The US has not yet confirmed that toxic gases were employed in Syria, as Syrian activists have claimed, but Obama had previously warned that such actions would cross a "red line."
"Has that red line now been crossed?" BBC News asked on Thursday, referring to accusations that Syrian President Bashar al-Assad's government used chemical weapons to kill over 1,100 people in a poison gas attack earlier this week.
Syria is in the midst of a brutal civil war pitting Assad's forces against an armed rebellion in violence believed to have killed over 100,000 people in the past two and a half years.
This is not the first time chemical warfare has been reported in Syria, but Obama said the latest developments could prove "very troublesome" and "require America's attention," according to the Associated Press.
A top US official told The Wall Street Journal on the condition of anonymity on Wednesday that Washington is inclined to believe chemical weapons were indeed used recently in Syria.
"There are strong indications there was a chemical weapons attack — clearly by the government," the official said.
Obama told CNN that the Syrian government is not likely to be forthcoming on the issue, despite prodding by Russia, a close ally of Assad.

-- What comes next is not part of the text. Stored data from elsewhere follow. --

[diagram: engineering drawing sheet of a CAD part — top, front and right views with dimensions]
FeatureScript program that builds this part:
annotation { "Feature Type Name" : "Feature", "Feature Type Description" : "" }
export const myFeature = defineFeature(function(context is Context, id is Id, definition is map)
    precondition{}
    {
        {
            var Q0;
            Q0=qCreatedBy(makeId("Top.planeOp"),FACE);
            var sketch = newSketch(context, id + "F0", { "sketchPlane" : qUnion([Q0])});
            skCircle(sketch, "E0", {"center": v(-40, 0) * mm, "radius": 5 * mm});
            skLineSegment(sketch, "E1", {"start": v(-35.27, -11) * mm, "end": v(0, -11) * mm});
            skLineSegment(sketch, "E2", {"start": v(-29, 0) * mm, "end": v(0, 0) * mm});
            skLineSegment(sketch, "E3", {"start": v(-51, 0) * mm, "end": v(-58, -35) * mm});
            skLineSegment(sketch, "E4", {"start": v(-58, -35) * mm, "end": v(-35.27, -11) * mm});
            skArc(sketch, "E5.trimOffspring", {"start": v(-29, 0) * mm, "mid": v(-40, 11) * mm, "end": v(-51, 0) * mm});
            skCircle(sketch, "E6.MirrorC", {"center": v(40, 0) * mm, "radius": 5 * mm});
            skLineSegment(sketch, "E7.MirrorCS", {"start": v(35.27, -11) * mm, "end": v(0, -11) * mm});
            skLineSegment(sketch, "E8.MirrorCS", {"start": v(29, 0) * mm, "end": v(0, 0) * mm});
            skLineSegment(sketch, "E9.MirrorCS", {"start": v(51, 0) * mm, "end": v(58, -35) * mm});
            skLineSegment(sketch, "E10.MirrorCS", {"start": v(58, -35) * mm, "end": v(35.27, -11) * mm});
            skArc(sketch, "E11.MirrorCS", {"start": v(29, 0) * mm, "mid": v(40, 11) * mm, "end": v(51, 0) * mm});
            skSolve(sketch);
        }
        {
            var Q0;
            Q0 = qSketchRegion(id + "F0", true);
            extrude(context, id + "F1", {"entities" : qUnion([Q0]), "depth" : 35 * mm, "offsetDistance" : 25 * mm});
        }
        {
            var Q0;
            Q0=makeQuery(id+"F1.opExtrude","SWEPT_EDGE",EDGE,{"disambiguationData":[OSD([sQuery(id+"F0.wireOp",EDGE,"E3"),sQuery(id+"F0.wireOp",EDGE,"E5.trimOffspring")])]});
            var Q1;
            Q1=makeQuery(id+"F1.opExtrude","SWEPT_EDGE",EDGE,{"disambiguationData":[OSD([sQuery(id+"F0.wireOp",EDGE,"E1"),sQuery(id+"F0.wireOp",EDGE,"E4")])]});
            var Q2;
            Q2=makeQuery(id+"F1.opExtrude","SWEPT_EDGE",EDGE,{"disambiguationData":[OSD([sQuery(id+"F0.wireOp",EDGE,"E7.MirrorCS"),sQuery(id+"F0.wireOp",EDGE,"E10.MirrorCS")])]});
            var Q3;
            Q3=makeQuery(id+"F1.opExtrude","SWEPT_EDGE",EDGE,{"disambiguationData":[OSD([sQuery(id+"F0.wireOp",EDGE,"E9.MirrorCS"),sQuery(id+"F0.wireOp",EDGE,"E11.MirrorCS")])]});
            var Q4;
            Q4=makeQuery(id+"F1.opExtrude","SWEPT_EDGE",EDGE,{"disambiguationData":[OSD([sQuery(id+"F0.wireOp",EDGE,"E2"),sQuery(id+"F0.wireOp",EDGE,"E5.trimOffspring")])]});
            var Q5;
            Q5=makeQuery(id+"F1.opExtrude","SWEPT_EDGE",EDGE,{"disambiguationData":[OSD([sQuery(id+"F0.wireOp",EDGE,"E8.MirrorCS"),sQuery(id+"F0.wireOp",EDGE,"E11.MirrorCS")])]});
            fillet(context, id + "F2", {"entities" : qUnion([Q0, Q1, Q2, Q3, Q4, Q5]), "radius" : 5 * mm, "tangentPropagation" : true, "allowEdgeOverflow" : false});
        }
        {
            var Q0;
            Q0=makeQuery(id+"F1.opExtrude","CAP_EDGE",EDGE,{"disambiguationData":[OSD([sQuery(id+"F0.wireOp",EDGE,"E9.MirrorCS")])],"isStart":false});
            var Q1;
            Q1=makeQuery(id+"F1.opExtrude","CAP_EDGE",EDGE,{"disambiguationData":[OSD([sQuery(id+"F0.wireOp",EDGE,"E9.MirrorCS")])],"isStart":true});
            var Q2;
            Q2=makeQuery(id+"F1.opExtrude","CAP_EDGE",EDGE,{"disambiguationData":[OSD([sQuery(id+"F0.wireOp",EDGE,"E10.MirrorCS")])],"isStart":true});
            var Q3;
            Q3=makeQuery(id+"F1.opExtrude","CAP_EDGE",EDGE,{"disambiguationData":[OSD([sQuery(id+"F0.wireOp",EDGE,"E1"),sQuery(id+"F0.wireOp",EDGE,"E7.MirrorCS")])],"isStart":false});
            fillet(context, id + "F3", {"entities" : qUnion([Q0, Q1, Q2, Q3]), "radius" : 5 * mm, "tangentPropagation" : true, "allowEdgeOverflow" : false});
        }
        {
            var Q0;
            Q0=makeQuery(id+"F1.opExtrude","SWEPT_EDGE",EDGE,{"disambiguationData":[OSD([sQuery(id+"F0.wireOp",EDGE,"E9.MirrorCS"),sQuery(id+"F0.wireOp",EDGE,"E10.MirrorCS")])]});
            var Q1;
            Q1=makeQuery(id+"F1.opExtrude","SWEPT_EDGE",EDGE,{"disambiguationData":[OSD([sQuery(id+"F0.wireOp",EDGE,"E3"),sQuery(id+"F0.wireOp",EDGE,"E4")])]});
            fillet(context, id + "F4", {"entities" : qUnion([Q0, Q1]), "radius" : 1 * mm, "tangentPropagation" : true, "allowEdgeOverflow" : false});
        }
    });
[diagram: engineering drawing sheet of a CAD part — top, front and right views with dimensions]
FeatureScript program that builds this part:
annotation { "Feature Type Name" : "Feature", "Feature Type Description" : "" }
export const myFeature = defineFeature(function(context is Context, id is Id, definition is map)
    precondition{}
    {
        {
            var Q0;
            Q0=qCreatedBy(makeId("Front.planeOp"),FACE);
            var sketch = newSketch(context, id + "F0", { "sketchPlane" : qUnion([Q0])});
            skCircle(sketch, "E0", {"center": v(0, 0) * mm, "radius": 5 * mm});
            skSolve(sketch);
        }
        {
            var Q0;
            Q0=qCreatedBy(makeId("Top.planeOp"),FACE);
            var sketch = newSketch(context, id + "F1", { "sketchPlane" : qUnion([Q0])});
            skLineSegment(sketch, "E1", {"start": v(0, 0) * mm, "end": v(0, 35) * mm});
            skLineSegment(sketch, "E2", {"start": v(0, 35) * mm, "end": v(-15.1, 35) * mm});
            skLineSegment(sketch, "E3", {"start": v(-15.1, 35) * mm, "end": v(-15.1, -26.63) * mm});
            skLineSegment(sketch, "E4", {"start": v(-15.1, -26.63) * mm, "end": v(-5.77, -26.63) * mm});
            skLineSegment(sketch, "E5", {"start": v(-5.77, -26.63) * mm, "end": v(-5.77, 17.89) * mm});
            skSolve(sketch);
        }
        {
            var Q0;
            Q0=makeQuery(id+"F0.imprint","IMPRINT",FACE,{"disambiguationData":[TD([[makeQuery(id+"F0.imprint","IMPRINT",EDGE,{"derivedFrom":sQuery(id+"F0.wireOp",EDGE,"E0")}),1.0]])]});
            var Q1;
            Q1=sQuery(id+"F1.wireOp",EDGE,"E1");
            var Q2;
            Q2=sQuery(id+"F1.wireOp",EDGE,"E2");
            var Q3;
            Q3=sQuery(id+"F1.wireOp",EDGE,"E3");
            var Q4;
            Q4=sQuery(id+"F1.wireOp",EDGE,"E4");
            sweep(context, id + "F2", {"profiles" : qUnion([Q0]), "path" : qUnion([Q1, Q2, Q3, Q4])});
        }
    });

Russia has reportedly urged Assad to cooperate with the UN team currently in Syria to investigate previous alleged incidents of chemical weapons use. Foreign Minister Sergei Lavrov spoke with US Secretary of State John Kerry, agreeing that an objective investigation was needed.
However, Obama told CNN's "New Day" anchor Chris Cuomo in an exclusive interview released on Friday, "We don't expect cooperation [from the Syrian government], given their past history."
The US leader said "core national interests" are at play in the Syrian conflict, "both in terms of us making sure that weapons of mass destruction are not proliferating, as well as needing to protect our allies, our bases in the region," according to CNN.